29. Attach a Grace BioLabs imaging spacer to the centre of a microscope slide.
30. Using a cut P200 tip slowly suck up the organoids and allow them to drop to the end of the tip. Mount organoids in the centre of the imaging spacer in a small volume of wash buffer. Remove excess wash buffer with a P20 tip.
31. Gently pipette 50 μl of fluorescent mounting medium on top of the organoids and mount a coverslip on top of the imaging spacer.
32. Seal with nail polish and store at 4°C until imaging.

Wholemount antibody staining of embryonic or fetal human lungs

1. Up to 10 pcw fix submerged in 4% PFA for at least 1 hour on an orbital shaker. Beyond 10 pcw separate the lobes, or cut the lobes into smaller pieces, and fix for 2-3 hours. Smaller pieces such as micro-dissected airways should be fixed for 30 minutes. Note: fixation is the most critical step to be optimised and very much depends on the source of the tissue and how it is collected.

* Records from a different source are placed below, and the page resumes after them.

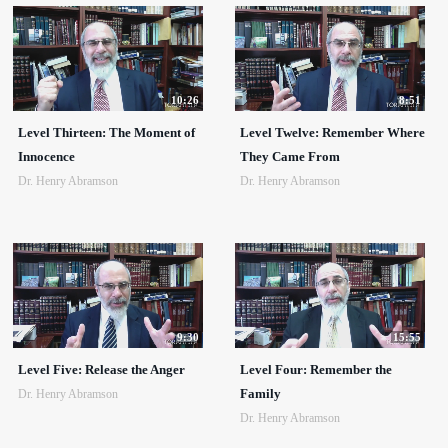
10:26
8:51
Level Thirteen: The Moment of
Level Twelve: Remember Where
Innocence
They Came From
Dr. Henry Abramson
Dr. Henry Abramson
9:30
15:55
Level Five: Release the Anger
Level Four: Remember the
Family
Dr. Henry Abramson
Dr. Henry Abramson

2. Discard PFA by local approved disposal route.
3. Rinse 3x 15 minutes in wash buffer at 4 degrees.
   If necessary store at 4°C in wash buffer up to 72 hours before beginning wholemount staining. 
4. Optional permeabilization step for larger samples: 0.5% triton in PBS for 30 mins at room temperature
5. Perform 3x 5 minute washes at room temperature in wash buffer.
6. Add blocking buffer and incubate at 1 hour at room temperature.
   Can incubate in block at 4°C overnight.
7. Replace the block with primary antibodies diluted to appropriate concentrations in blocking buffer. Incubate overnight at 4°C.
   Ensure the lungs are fully covered. 
8. The next morning wash 3x briefly in wash buffer.
9. Wash 3x 10-20 minutes at room temperature in wash buffer.
10. Replace wash buffer with secondary antibodies diluted to appropriate concentration in PBS containing 0.2% triton and 5% normal donkey serum. Incubate room temperature for 2-3 hours.
    Can incubate in secondary antibodies at 4°C overnight if convenient.
11. Wash 3x briefly in wash buffer.
12. Wash 3x 10-20 minutes at room temperature in wash buffer.
13. Wash in wash buffer containing DAPI for 30 minutes at room temperature.
14. Wash 3x briefly in wash buffer.
15. Wash 3x 10-20 minutes at room temperature in wash buffer.
16. Depending on the size of your sample you may need to add a clearing protocol and mount under a raised coverslip e.g. using imaging spacers as above, or plasticene/Vaseline to raise the coverslip.